The interactions between RNA polymerase and its promoter can be enhanced by activators or blocked by repressors.

A good example is the lac operon in prokaryotes – in Eukaryotes this is much more complex and may require chromatin remodelling to allow access to genes for transcription.

The Lac Operon controls expression of genes related and involved in the metabolism of lactose. A regulatory gene leads to the production of a repressor protein, which (in the absense of lactose) will bind to the operator gene, blocking expression of the later genes. When lactose appears, this disables the repressor protein, changing it’s active site so that it can no longer bind to the Operator gene. This allows expression of the genes further along the strand.

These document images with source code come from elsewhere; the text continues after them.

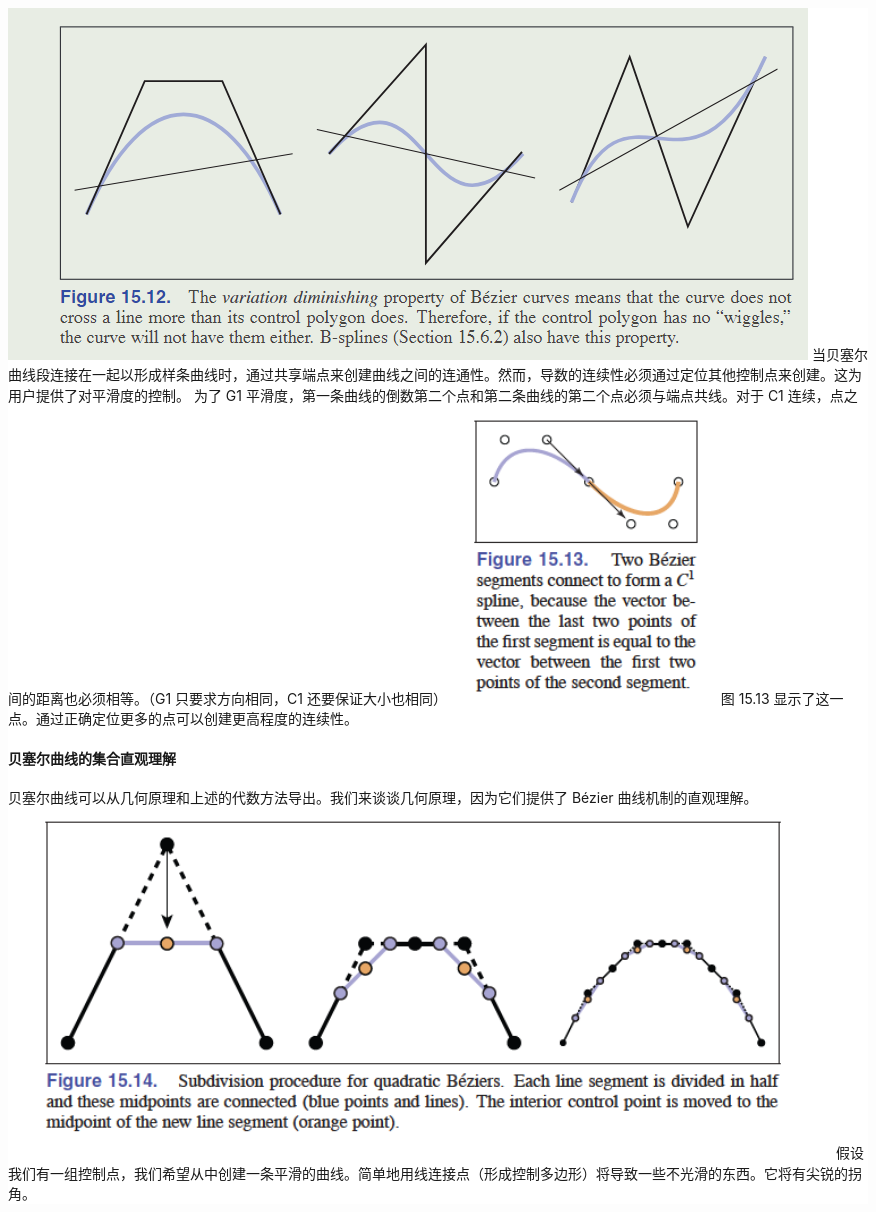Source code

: ![](pic/Pasted%20image%2020240401213543.png)
当贝塞尔曲线段连接在一起以形成样条曲线时，通过共享端点来创建曲线之间的连通性。然而，导数的连续性必须通过定位其他控制点来创建。这为用户提供了对平滑度的控制。
为了 G1 平滑度，第一条曲线的倒数第二个点和第二条曲线的第二个点必须与端点共线。对于 C1 连续，点之间的距离也必须相等。（G1 只要求方向相同，C1 还要保证大小也相同）
![](pic/Pasted%20image%2020240401214420.png)
图 15.13 显示了这一点。通过正确定位更多的点可以创建更高程度的连续性。

#### 贝塞尔曲线的集合直观理解

贝塞尔曲线可以从几何原理和上述的代数方法导出。我们来谈谈几何原理，因为它们提供了 Bézier 曲线机制的直观理解。
![](pic/Pasted%20image%2020240402094603.png)
假设我们有一组控制点，我们希望从中创建一条平滑的曲线。简单地用线连接点（形成控制多边形）将导致一些不光滑的东西。它将有尖锐的拐角。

The above diagram shows the events when (a) no lactose is present, and (b) when lactose is present. The diagram below shows what occurs in the Tryptophan operon – you’ll see it is very similar.

– RNA Splicing

Splicing removes non-coding RNA sections from the newly synthesised strand. I mentioned non-coding DNA previously as DNA that has a purely structural role and does not code for any proteins etc. When it is copied into RNA during translation it has no further use and so is removed by splicing.

  • A non-coding segment is called an INTRON (for intragenic regions). These sites start with GU and end with AG.
  • A coding segment is called an EXON (for regions that will be expressed).

By removing non-coding segments, several proteins can be synthesised by just one gene.

Incorrect splicing is a high risk though, and up to 15% of all genetic diseases have been caused by errors and mutations during splicing.